Progressive Resize Runs Twice during Fine Tune Step

Question

Progressive Resize Runs Twice during Fine Tune Step

csaroff opened this issue a year ago · comments

Specifying ProgressiveResize() in the callbacks list and calling learn.fine_tune leads to ProgressiveResize being run for two separate training runs.

If I manually call all of the fine_tune steps, I can add the callback to only the unfrozen epochs, but fine_tune will run at the Resize size rather than the initial size.

My hypothesis is that we would see better training performance if the frozen epochs were run at the initial size. What's the simplest way to accomplish this with the callback?

Benjamin Warner · Answer 1 · Sat Feb 25 2023 02:57:57 GMT+0800 (China Standard Time)

Unfortunately, in fastai there isn't a built-in way for a callback to know what context it's being called, other than checking if another callback exists. ProgressiveResize can tell if you are predicting or using LRFinder via this code in ProgressiveResize.before_fit and prevent itself from running:

if hasattr(self.learn, 'lr_finder') or hasattr(self.learn, "gather_preds"):
    self.run = False
    return

but it cannot tell if fine_tune is calling it or fit_one_cycle (or other fit method). Neither can it tell if the frozen part of fine_tune is calling it or the unfrozen part.
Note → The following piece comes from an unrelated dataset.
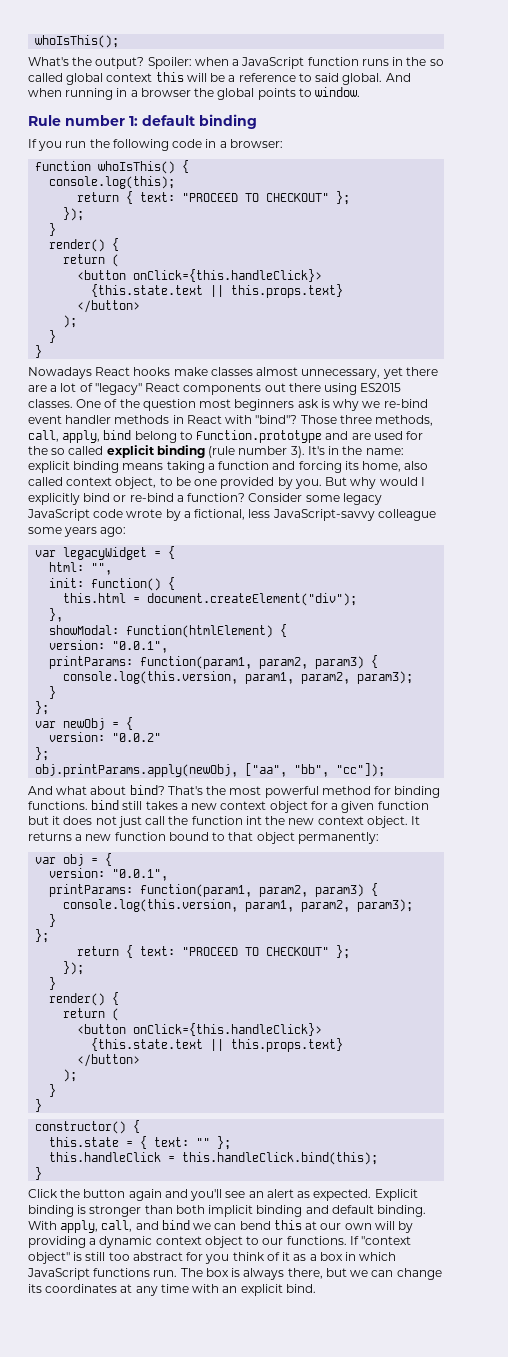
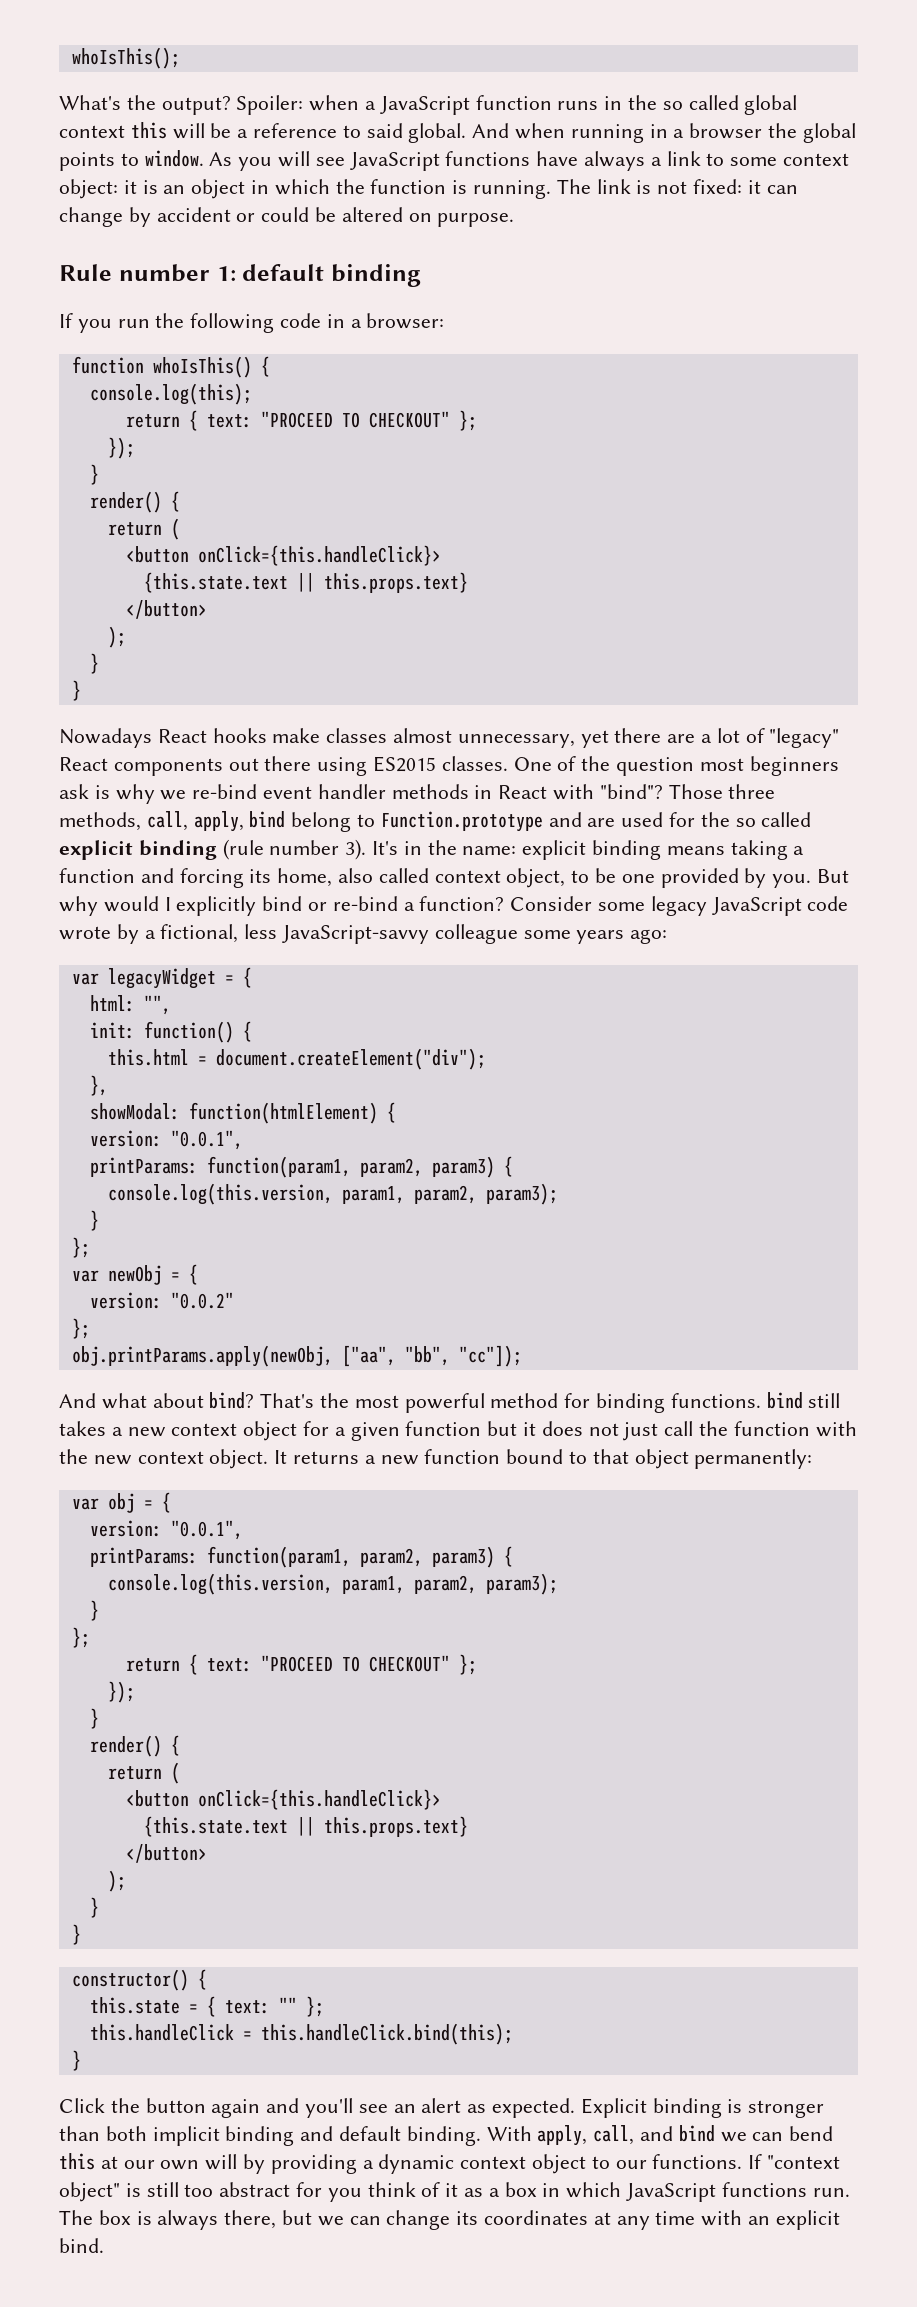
(361, 92) none -> [209,151,850,171] [59,179,798,199] [59,207,515,227] As you will see JavaScript functions have always a link to some context object: it is an object in which the function is running. The link is not fixed: it can change by accident or could be altered on purpose.
[245,816,262,825] int -> [815,1421,857,1437] with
The solution is to either manually run all of the fine_tune steps as you are doing except with two dataloaders: an initial size and full size dataloader for frozen and unfrozen, respectively, or create your own custom fine_tune method which takes the initial and full size dataloaders and a list of unfrozen callbacks.

Chaskin Saroff · Answer 2 · Sat Feb 25 2023 03:07:54 GMT+0800 (China Standard Time)

Makes sense. Have you experimented with this at all? Any recommendations on how best to mix progressive resizing with transfer learning?

For context, I'm using CutMixUpAugment and ProgressiveResize together, but it's weird that the accuracy is obliterated for the first couple of epochs

Benjamin Warner · Answer 3 · Sat Feb 25 2023 04:58:18 GMT+0800 (China Standard Time)

I have not. The best resources on progressive resizing are the fastai course and MosiacML's documentation, both which I link to in the fastxtend ProgressiveResize documentation.

My guess is CutMixUpAugment is the primary culprit. Usually, MixUp and CutMix achieve best results on longer training runs. Around 60-80 epochs on Imagenette sized dataset. I would try not applying CutMixUpAugment to the frozen training, as there you're adapting a random new head to the existing network. I'd also try only apply CutMixUpAugment if training longer, or use augment_finetune to delay when CutMixUp is applied.

Chaskin Saroff · Answer 4 · Sat Feb 25 2023 05:10:47 GMT+0800 (China Standard Time)

@warner-benjamin Based on some basic experimentation, it does seem like CutMixUpAugment is the culprit. I'll try incorporating your suggestions. I appreciate the resources and support!

Chaskin Saroff · Answer 5 · Sat Feb 25 2023 07:08:33 GMT+0800 (China Standard Time)

Idk if it's a bug in the callback or just some behavior that I don't fully understand, but running CutMixUpAugment with element=False dramatically improved the early epoch performance.

Benjamin Warner · Answer 6 · Sun Feb 26 2023 05:04:57 GMT+0800 (China Standard Time)

You can look at the documentation to see examples of element=False and element=True. True mixes MixUp, CutMix, and additional Augmentations within the same batch, while False selects one of the three per batch.